Housing sales is collapsing before our eyes as rising interest rates are killing the market which was already very overheated.
Note that even with yesterday's surprise weakening of the housing market it's still very, very far away from bubble levels that would get the Fed worried:
I.e. the housing decline isn't large (yet) in historic terms and it's very far from 'collapsing'.
Also note the currently very low Residential Investments percentage, there's been past recessions where the
bottom of the recession had similar levels as we have today.

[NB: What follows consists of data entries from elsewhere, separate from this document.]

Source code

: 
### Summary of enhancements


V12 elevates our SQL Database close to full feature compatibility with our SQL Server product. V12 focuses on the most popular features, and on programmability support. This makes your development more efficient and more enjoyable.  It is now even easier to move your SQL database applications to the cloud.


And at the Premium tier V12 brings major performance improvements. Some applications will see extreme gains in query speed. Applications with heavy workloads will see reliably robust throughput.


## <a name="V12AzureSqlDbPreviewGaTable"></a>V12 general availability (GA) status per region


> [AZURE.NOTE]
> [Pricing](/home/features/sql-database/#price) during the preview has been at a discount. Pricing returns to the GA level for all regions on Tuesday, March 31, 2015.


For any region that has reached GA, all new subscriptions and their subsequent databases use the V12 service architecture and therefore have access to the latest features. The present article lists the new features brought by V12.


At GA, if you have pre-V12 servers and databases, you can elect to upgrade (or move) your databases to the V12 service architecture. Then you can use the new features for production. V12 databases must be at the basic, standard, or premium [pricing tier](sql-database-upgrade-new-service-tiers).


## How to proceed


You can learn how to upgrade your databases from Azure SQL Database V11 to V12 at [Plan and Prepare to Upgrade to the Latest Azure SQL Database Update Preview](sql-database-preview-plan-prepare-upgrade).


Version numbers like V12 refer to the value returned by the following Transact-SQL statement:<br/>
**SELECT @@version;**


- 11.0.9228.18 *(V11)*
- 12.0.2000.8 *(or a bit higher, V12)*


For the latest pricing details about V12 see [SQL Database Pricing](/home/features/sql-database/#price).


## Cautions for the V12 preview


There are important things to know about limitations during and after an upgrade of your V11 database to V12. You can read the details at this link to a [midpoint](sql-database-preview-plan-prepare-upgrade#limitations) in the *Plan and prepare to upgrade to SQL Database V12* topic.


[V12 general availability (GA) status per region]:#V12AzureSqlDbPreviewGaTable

I.e. housing has a lot of room to go up, and the economy is far from overheated (tech and finance kind of skewed growth up but that's easily fixed with sector specific market corrections) and it would be surprising to see a broad based economic downturn from here.
Also note the level of drop compared to drops before recessions:
In particular note the 80's and 90's drops that went deeper than the current drop and didn't result in a recession.
My expectation is that the Fed is probably going to slow down with the rate increases a bit to accommodate for the softening of the housing market - or at least tone down the hawkish language a bit, if inflation permits which it does currently.
Of course you never know with the Fed so a recession is still a possible outcome - but it's not a certainty at all at this point.
Also note that compared to traditional automakers Tesla possibly has a lot
higher recession resistance - we might even go as far and declare Tesla's business model counter-cyclical: a recession would allow Tesla to grow
even faster, because they are supply constrained, and because ICE carmakers wouldn't be able to invest into their EV conversion efforts as much, and because fire-sales of ICE car factory buildings and tens of thousands of expert auto workers to hire would speed up Tesla's growth as well.
Now that Tesla has earned enough cash in Q3 alone to pay back the $920m notes in March 2019 I think we can probably lean back and not worry too much about recessions.